Sur les autres routes la situation est très irrégulière, et donc piégeante pour les automobilistes : à une belle ligne droite bien marquée succède un virage où les bandes blanches soudain disparaissent ; pas de chance c’est à ce moment que croise un véhicule, avec ses phares en pleine face. Un bon marquage est pourtant bien plus facile à faire et infiniment moins coûteux qu’une nouvelle route. S’ils manquent d’inspiration, il suffit à nos gestionnaires (régions, communes) de s’inspirer de ce qui se fait en Grande Bretagne ou aux Pays Bas. Seul bémol apparent, peu défendable : ça ne permet pas de couper des rubans lors d’inaugurations.
Outre l’entretien, l’aménagement, souvent au prix de seulement un peu de peinture, permet des miracles en matière de sécurité routière et de confort des automobilistes, autres facteurs qu’ils apprécient autant que la vitesse : ici un dégagement pour tourner à gauche sans gêner les suiveurs ; là le marquage d’un espace où il est possible de s’arrêter, pour consulter son smartphone ou son gps par exemple, …

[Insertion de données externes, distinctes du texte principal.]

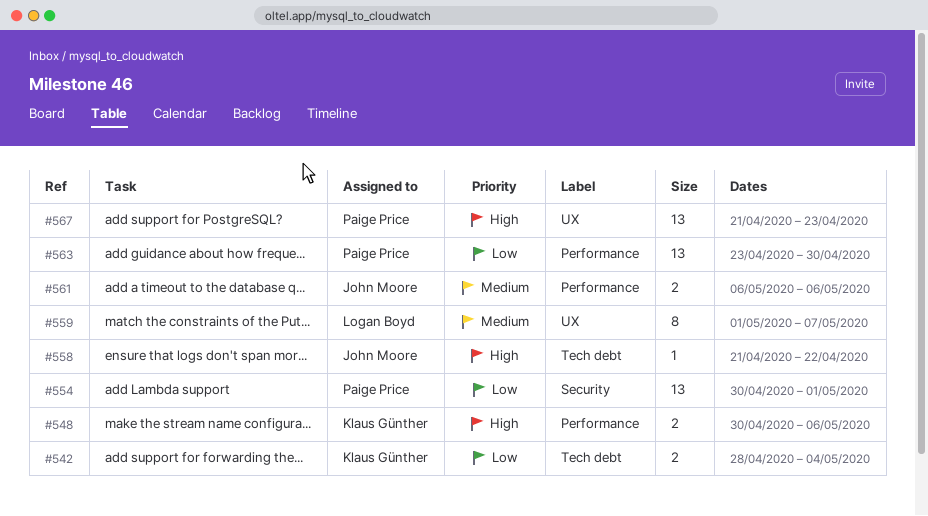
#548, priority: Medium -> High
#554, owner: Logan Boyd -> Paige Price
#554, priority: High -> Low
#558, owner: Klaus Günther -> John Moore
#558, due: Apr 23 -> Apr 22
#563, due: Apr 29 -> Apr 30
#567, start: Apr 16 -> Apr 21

Et penser enfin sérieusement au partage de l’espace entre usagers, dont on nous rebat volontiers les oreilles. Si on veut augmenter la capacité d’une route en termes de personnes transportées, ce qui est le seul indicateur pertinent (au contraire du nombre de véhicules), il faut réserver en vrai (pas seulement dans le discours) aux modes performants l’espace qui leur est nécessaire pour circuler à l’abri des encombrements générés par les autres. Il s’agit des bandes réservées aux autobus et des bandes et pistes cyclables, à aménager pas seulement où on trouve un espace résiduel inutile aux autos, mais, en inversant le raisonnement, partout où ils sont utiles aux bus et deux roues.
A propos de stationnement : il y a dans notre pays de plus en plus de véhicules. Cela implique, si on ne veut pas bétonner plus, qu’on doit se résoudre à convertir certains espaces routiers en mètres carrés de parkings. Même si des progrès se font sentir, pas mal de routes et rues sont inutilement à quatre bandes ou pleines de zébrures improductives, alors que les difficultés de trouver une place pour s’arrêter augmentent continuellement.